In comments reported by the Tass news agency, Ryabkov made no specific threat. Any attack on such convoys before they reached Ukraine would risk widening the war.
Crisis talks between Moscow and Kyiv have been continuing by video link, said Kremlin spokesperson Dmitry Peskov, according to Russia’s RIA news agency.
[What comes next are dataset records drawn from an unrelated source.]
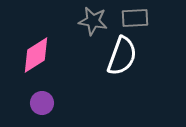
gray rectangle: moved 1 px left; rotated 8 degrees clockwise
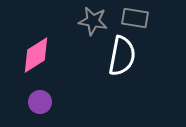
gray rectangle: rotated 12 degrees clockwise
white semicircle: rotated 9 degrees counterclockwise
purple circle: moved 2 px left, 1 px up
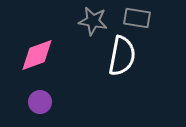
gray rectangle: moved 2 px right
pink diamond: moved 1 px right; rotated 12 degrees clockwise
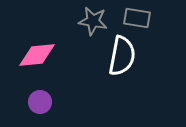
pink diamond: rotated 15 degrees clockwise
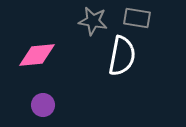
purple circle: moved 3 px right, 3 px down
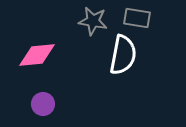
white semicircle: moved 1 px right, 1 px up
purple circle: moved 1 px up
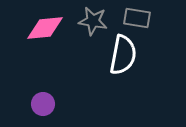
pink diamond: moved 8 px right, 27 px up
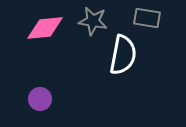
gray rectangle: moved 10 px right
purple circle: moved 3 px left, 5 px up
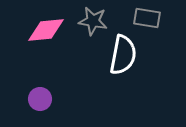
pink diamond: moved 1 px right, 2 px down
He gave no details, but Ukrainian Foreign Minister Dmytro Kuleba said Kyiv would not surrender or accept any ultimatums.
Russian rocket attacks destroyed a Ukrainian airbase and hit an ammunition depot near Vasylkiv in the Kyiv region, Interfax Ukraine quoted its mayor as saying.
The exhausted-looking governor of Chernihiv, around 150 km (100 miles) northeast of Kyiv, gave a video update in front of the ruins of the city’s Ukraine Hotel.
“There is no such hotel any more,” Viacheslav Chaus said, wiping tears from his eyes. “But Ukraine itself still exists, and it will prevail.”
Britain’s defense ministry has said Russian ground forces were massed 25 km (15 miles) from the center of Kyiv, while Kharkiv, Chernihiv, Sumy and the key Black Sea port of Mariupol remained encircled under heavy Russian shelling.
The general staff of the Ukraine armed forces said Russia had slowed its offensive and in many places its forces had been stopped. The military’s Facebook post did not give details.
Ukrainian officials had planned to use humanitarian corridors from Mariupol in the south as well as towns and villages in the regions of Kyiv, Sumy and some other areas on Saturday.
Around 13,000 people were evacuated from Ukrainian cities on Saturday, said Deputy Prime Minister Iryna Vereshchuk.
The Donetsk region’s governor said constant shelling was complicating bringing aid into Mariupol. Fires were burning in the western section of the city and dozens of apartment buildings heavily damaged, according to images taken on Saturday by private U.S. satellite firm Maxar.
At least 1,582 civilians in Mariupol have been killed as a result of Russian shelling and a 12-day blockade, the city council said on Friday. Reuters could not verify casualty figures.
“There are reports of looting and violent confrontations among civilians over what little basic supplies remain in the city,” the U.N.’s Office for the Coordination of Humanitarian Affairs said.
People were boiling ground water for drinking, using wood to cook food and burying their dead near where they lay, a staff member for Medecins Sans Frontieres (Doctors without Borders) in Mariupol said.